WHAT TO WORK ON:
No pictures go into the copy. Write out every line below exactly.

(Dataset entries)
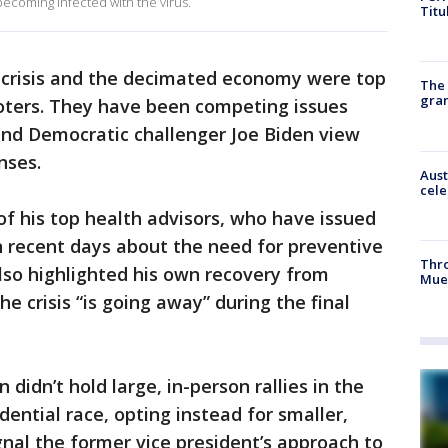
becoming infected with the virus.
Titu
h crisis and the decimated economy were top
The 
gra
oters. They have been competing issues
nd Democratic challenger Joe Biden view
nses.
Aust
cele
f his top health advisors, who have issued
n recent days about the need for preventive
Thr
lso highlighted his own recovery from
Mue
e crisis “is going away” during the final
didn’t hold large, in-person rallies in the
ential race, opting instead for smaller,
gnal the former vice president’s approach to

COMPLETED TASK:
becoming infected with the virus.
Titu
h crisis and the decimated economy were top
The 
gra
oters. They have been competing issues
nd Democratic challenger Joe Biden view
nses.
Aust
cele
f his top health advisors, who have issued
n recent days about the need for preventive
Thr
lso highlighted his own recovery from
Mue
e crisis “is going away” during the final
didn’t hold large, in-person rallies in the
ential race, opting instead for smaller,
gnal the former vice president’s approach to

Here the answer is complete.